It's the responsibility of schools to clean up any vandalism that happens on the property, but what about the rest of the buildings in Harrisonburg?
While it may seem like some taggings remain on buildings for weeks, it is up to the property owners to handle graffiti, because without their permission, police cannot clean up any of the markings.
Graffiti can be an eyesore to a community, so cities like Harrisonburg work to get rid of it.
"Regardless of whether the vandalism occurs within the city or in the county, if that property owner contacts our office, then we send out our graffiti clean-up crew to remove the graffiti and once we get that referral, we attempt to do that as quick as possible," says Sgt. Felicia Glick of the Rockingham County Sheriff's Office.
City parks need to do the same thing. Ralph Sampson Park was vandalized weeks ago, but the taggings are still there.
"Once they are notified by a complaint or by a resident, they would need to contact the city park authorities and then they could make that call to our agency and request the service of our clean up crew," says Glick.

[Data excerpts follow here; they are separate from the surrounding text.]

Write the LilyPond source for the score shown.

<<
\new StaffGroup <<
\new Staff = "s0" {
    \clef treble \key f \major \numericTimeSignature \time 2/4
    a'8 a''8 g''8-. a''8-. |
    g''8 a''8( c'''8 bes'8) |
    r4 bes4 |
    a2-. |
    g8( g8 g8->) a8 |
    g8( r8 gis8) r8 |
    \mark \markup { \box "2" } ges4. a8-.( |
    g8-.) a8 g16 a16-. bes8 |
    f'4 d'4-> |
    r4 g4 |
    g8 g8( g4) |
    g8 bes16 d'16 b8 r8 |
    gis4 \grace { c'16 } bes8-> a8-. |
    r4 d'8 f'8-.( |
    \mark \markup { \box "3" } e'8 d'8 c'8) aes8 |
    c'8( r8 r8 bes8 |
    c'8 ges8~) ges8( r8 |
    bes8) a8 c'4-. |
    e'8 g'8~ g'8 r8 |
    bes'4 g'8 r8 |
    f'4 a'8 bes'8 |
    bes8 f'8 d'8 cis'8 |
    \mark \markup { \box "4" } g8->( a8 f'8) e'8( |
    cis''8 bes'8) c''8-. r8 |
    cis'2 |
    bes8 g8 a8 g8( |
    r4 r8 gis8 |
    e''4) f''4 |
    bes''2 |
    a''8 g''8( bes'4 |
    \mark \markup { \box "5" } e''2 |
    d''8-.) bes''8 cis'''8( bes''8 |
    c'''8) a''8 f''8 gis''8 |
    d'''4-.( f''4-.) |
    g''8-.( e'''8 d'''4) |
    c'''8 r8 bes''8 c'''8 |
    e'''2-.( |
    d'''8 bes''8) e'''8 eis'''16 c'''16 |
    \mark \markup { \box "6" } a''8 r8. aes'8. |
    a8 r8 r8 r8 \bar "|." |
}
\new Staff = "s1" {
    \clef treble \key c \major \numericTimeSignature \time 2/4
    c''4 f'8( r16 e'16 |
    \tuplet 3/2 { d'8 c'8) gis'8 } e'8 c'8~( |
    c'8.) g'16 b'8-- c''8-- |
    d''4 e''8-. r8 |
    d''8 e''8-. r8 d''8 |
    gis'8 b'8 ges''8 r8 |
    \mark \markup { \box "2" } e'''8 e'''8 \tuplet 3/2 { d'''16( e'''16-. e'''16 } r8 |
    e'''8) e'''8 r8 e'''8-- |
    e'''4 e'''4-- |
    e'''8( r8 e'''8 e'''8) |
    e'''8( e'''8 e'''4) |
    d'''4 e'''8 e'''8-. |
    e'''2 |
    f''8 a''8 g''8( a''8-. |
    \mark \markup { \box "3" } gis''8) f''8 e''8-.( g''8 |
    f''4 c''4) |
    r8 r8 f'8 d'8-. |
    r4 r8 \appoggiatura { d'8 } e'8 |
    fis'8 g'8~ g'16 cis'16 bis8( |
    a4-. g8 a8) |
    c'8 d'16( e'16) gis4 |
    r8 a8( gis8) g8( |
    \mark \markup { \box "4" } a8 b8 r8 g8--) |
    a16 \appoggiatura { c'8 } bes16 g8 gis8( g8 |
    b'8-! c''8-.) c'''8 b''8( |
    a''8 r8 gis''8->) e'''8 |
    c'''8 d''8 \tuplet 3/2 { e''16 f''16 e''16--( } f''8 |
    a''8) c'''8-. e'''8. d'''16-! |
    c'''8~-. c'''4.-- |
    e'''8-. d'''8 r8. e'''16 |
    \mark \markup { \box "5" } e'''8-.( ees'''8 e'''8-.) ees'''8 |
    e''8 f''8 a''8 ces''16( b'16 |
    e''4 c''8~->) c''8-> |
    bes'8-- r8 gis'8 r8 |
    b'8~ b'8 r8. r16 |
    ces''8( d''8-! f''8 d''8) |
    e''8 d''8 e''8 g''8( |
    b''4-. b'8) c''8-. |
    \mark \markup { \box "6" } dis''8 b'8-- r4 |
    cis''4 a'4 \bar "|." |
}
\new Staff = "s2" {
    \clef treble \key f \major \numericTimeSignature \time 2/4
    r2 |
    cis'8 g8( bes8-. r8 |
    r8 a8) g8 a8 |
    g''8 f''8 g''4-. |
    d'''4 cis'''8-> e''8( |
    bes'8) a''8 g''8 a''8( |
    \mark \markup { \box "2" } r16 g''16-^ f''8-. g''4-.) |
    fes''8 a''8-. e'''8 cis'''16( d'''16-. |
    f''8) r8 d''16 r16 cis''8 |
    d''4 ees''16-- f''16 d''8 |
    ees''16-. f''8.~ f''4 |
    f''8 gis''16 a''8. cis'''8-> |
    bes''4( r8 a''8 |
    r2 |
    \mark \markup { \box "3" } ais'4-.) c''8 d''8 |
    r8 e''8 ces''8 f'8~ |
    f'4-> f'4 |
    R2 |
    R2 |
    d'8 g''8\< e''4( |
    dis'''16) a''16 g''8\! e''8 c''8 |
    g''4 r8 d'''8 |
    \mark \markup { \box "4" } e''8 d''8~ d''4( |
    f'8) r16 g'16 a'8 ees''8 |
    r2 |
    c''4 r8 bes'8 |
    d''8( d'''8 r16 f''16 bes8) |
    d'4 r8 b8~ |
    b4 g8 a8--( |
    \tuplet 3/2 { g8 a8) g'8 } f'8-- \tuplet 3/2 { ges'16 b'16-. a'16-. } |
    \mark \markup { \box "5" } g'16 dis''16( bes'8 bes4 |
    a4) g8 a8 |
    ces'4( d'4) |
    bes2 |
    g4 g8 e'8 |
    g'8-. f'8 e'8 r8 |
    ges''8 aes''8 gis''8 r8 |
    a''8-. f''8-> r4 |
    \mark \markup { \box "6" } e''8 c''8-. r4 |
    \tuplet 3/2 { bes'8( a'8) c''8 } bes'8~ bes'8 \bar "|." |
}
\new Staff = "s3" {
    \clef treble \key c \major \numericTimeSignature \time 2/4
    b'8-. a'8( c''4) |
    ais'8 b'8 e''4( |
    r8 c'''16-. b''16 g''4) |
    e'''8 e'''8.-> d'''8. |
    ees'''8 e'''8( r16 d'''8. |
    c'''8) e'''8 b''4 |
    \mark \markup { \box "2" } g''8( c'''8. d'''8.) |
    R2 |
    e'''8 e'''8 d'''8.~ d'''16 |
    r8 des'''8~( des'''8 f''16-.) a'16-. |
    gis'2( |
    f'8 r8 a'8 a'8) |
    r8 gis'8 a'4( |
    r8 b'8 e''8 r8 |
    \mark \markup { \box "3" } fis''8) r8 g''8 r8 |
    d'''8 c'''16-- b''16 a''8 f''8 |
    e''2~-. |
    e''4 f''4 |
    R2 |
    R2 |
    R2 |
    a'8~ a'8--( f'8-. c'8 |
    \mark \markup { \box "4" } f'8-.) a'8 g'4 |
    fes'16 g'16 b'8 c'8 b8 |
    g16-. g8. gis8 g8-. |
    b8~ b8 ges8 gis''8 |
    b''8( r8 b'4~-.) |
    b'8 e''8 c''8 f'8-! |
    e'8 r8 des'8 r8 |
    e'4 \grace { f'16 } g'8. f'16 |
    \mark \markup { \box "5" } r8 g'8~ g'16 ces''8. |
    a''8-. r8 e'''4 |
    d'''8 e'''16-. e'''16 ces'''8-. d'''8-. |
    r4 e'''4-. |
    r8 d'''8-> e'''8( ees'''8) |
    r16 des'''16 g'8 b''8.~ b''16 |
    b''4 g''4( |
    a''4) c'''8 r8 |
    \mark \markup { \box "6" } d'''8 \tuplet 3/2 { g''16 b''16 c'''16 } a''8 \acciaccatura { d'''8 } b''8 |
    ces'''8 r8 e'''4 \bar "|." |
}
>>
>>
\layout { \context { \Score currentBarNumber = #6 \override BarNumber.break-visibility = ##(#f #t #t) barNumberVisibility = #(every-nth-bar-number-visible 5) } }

The Rockingham County Sheriff's Office is equipped with a graffiti van that has a pressure washer, paint, and other cleaning supplies to get rid of taggings. But the free clean-up isn't offered until property owners request the service.
"We don't have a back up in requests for the service. It just has to be initiated by that property owner and we encourage property owners to report and get it cleaned up as soon as possible to discourage any further tagging," says Glick.
As far as the gang graffiti at Ralph Sampson Park, the parks director says he contacted the sheriff's office when it first happened. Even if vandalism happens in Harrisonburg, property owners must contact the sheriff's office because they use the inmates and have the graffiti van to clean up taggings.